Rancho Juristac was a 4540 acre Mexican land grant in present-day Santa Clara County, California given in 1835 by Governor José Castro to Antonio and Faustino German. The rancho (also called "La Brea") was once noted for its liquid petroleum deposits. Rancho Juristac, five miles south of Gilroy, is the southernmost rancho in Santa Clara County, and encompasses Sargent.

==History==
Antonio and his brother Faustino received the one square league Rancho Juristac land grant in 1835. Cristobal Antonio German (1790-), son of Ysidro German and Maria Manuela Ochoa, was also known as Antonio German and was a soldier in the Presidio of Santa Barbara. In 1814 he married Maria de la Luz Martina Pena (1796-) in Santa Barbara. Faustino Jose German (1795-) married Antonia Maria de Jesus Garcia (1797-) in 1816.

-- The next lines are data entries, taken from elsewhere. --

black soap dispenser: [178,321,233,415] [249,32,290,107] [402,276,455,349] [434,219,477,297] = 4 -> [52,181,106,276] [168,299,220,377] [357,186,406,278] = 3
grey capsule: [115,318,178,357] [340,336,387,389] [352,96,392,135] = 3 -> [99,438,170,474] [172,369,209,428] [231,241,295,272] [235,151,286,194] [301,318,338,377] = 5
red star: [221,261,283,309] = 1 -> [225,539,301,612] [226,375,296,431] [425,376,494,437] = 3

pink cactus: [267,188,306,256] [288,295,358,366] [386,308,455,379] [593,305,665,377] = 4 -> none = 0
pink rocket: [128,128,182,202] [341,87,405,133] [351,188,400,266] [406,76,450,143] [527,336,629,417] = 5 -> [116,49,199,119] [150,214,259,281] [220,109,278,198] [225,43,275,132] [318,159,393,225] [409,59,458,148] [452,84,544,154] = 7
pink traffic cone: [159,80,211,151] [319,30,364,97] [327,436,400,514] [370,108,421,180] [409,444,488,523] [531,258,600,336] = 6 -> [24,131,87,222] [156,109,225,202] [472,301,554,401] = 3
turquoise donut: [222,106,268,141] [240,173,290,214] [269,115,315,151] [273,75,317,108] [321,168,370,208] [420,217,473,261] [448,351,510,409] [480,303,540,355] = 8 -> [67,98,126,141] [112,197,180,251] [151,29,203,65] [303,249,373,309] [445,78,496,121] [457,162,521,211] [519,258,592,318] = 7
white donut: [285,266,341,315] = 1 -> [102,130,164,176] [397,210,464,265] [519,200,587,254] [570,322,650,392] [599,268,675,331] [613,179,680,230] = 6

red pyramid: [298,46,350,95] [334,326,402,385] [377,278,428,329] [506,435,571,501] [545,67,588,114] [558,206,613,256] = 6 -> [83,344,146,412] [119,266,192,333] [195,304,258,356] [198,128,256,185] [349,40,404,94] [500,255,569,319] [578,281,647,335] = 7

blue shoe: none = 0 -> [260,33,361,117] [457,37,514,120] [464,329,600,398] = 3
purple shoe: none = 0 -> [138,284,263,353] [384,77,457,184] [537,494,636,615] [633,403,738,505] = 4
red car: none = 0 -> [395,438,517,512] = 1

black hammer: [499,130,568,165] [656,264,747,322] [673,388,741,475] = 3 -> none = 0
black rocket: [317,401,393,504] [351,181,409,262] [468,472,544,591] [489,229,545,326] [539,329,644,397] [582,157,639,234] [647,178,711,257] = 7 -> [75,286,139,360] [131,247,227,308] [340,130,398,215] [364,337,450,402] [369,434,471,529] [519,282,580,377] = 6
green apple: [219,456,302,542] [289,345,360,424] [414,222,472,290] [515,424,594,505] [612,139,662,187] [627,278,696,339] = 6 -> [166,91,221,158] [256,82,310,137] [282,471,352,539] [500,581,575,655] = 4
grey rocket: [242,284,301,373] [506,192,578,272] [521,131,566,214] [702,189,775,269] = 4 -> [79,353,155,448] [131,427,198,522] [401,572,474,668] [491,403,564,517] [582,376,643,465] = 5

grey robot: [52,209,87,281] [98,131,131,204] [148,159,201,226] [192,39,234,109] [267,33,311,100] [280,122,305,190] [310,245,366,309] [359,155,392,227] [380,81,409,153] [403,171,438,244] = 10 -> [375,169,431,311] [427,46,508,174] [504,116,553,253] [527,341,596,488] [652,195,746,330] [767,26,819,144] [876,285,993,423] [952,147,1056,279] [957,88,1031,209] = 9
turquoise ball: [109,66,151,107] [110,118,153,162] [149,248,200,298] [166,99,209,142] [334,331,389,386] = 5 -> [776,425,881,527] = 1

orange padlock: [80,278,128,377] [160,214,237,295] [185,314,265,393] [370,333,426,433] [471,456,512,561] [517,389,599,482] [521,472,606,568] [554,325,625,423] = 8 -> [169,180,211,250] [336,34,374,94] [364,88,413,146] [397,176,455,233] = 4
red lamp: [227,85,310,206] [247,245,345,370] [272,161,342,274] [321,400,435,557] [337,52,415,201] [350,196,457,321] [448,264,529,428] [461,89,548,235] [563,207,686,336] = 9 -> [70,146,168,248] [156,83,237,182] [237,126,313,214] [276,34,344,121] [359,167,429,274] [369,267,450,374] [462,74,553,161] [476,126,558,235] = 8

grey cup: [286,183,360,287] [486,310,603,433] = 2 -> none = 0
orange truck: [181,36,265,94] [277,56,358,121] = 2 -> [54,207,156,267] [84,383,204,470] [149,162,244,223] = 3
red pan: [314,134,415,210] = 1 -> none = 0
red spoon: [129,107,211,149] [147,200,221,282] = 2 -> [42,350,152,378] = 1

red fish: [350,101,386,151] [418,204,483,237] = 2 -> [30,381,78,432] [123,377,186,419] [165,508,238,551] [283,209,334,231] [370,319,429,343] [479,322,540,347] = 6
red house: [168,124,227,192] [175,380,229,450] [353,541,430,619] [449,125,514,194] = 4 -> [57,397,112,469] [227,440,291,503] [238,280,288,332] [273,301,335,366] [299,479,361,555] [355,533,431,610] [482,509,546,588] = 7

James P. Sargent (1823-1890) was a native of New Hampshire who came to California in 1849 with his three brothers, Jacob L. (1818-1890), Roswell C. (1821-1903), and Bradley V. (1828-1893). In 1856 he bought Rancho Juristac, where he resided, and it became known as the Sargent Ranch. The Sargent Brothers also owned Rancho Potrero de San Carlos and Rancho San Francisquito in Monterey County.

With the cession of California to the United States following the Mexican-American War, the 1848 Treaty of Guadalupe Hidalgo provided that the land grants would be honored. As required by the Land Act of 1851, claims for Rancho Juristac were filed by Antonio and Faustino German with the Public Land Commission in 1852, and the grant was patented to Robert S. Carlisle, Bradley V. Sargent, Jacob L. Sargent, and Roswell C. Sargent in 1871.

The Peninsula Open Space Trust has acquired the former rancho lands.